Tiger underwent his fourth back surgery since 2014 Thursday and doom and gloom instantaneously spread across the golfing world.
Tiger hasn’t teed up since aggravating his back in the Middle East in January and while this latest surgery certainly doesn’t improve his chances of returning to a regular schedule on the PGA Tour, it seems as though this was operationally different than his previous trips under the knife.
I am as big of a Tiger hater as anybody, but people have to remember that they guy is still 41. Granted, it is an old 41 with a lot of mileage on those years (steroids will do that to a body), but Fred Couples (another player with a history of back issues) was just on the front page of the leaderboard for a majority of The Masters at the age of 57.
People look at Tiger’s career and their perspective is that of every other sport where an athlete is generally retired by 40.
The Twitter-sphere was full of proclamations and pleas for him to retire on Thursday, but why? What incentive is there for Tiger to announce his retirement?
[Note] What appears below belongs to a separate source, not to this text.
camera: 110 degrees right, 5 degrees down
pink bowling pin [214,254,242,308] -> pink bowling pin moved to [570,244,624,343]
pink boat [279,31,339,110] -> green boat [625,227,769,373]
Back injuries are fickle and can often spell the end of a player’s career, but Tiger can take 2-3 years off and still return to the game in his mid-40s. Phil is a top-20 player in the world and he turned 47 in June.
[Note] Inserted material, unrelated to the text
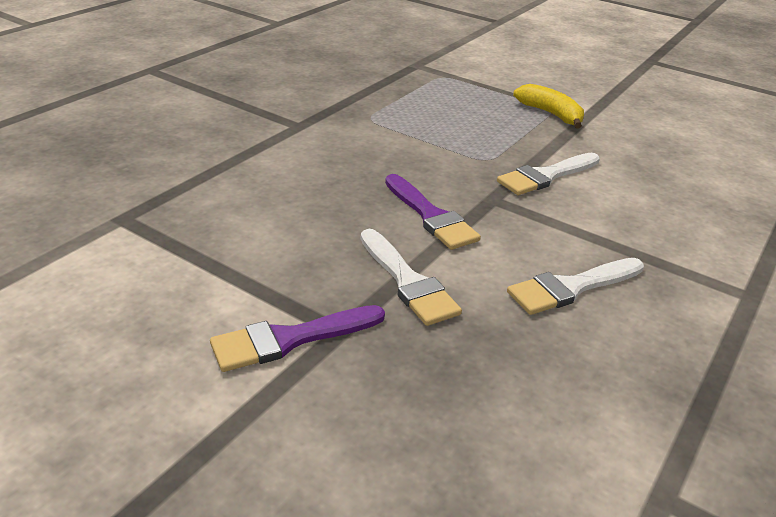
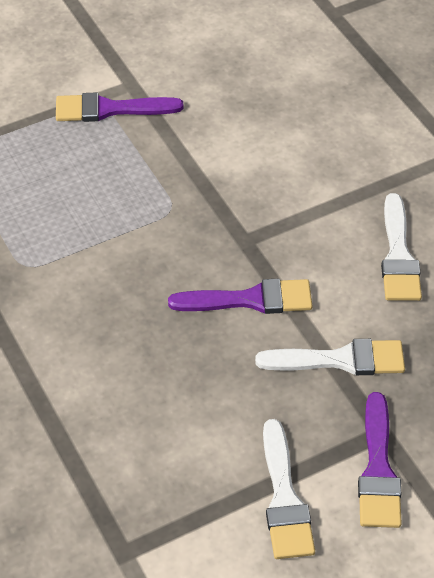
camera: 60 degrees left, 15 degrees up
white brush [497,153,600,195] -> white brush moved to [263,419,315,559]
yellow banana [513,84,584,129] -> purple brush [56,93,184,122]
Tiger’s never been the most outreaching to his fans, but he doesn’t owe them anything and, frankly, he is toying with them.
The problem I have with Tiger and his flunkies (Mark Steinberg and Notah Begay) is the disingenuous narrative trotted out about how close he is to returning.
Tiger did not officially pull out of The Masters until the Friday before the event and Notah Begay reported in the last week that a U.S. Open appearance was well within the realm of possibilities for Woods.
Even the most ardent Tiger supporters had to roll their eyes of the thought of the injury-riddled Woods returning to the game at the longest golf course in Open history.
The golf media and fans are so desperate for Tiger news that they take any snippet of gossip and turn it into a headline. Tiger knows this and because his brand is the only thing keeping him relevant and making him money, he leads on the golfing world to stay in the news cycle.
It is ironic how the guy who often decried about the burden of fame now utilizes it as his last resource to stay in the public’s consciousness.
Woods still has a contract with Nike and signed new deals with Monster and Bridgestone in the offseason and he isn’t of much use to them if he isn’t on the golf course.
So how does he stay relevant? By convincing the golfing world that he is tantalizingly close to coming back and regaining his form – that it is just a matter of time before he is wearing red and pumping his fist on Sundays again.
That’s bullshit, but that mirage is his brand now.
Every time some news of Tiger comes out, B-roll of him with that Nike swoosh on his hat is played on every sports station. This allows him to stay relevant and keep his high-paying sponsors happy.
So following this surgery and the expected six month absence, the Tiger saga is going to be right where it was at the end of 2016. Playing a will he/won’t he in regards to the Hero World Challenge in December and a big question mark surrounding game and health heading into 2018 season.
Will he come back? Probably. Will he continue to have back problems? Most likely. Is it possible for him to reinvent himself as a top 30 player? Absolutely.
Tiger’s future is as uncertain as it has ever been, but nothing would be accomplished by him proclaiming some grand declaration about the future of his career because he, like the rest of the golfing world, has no idea what it entails.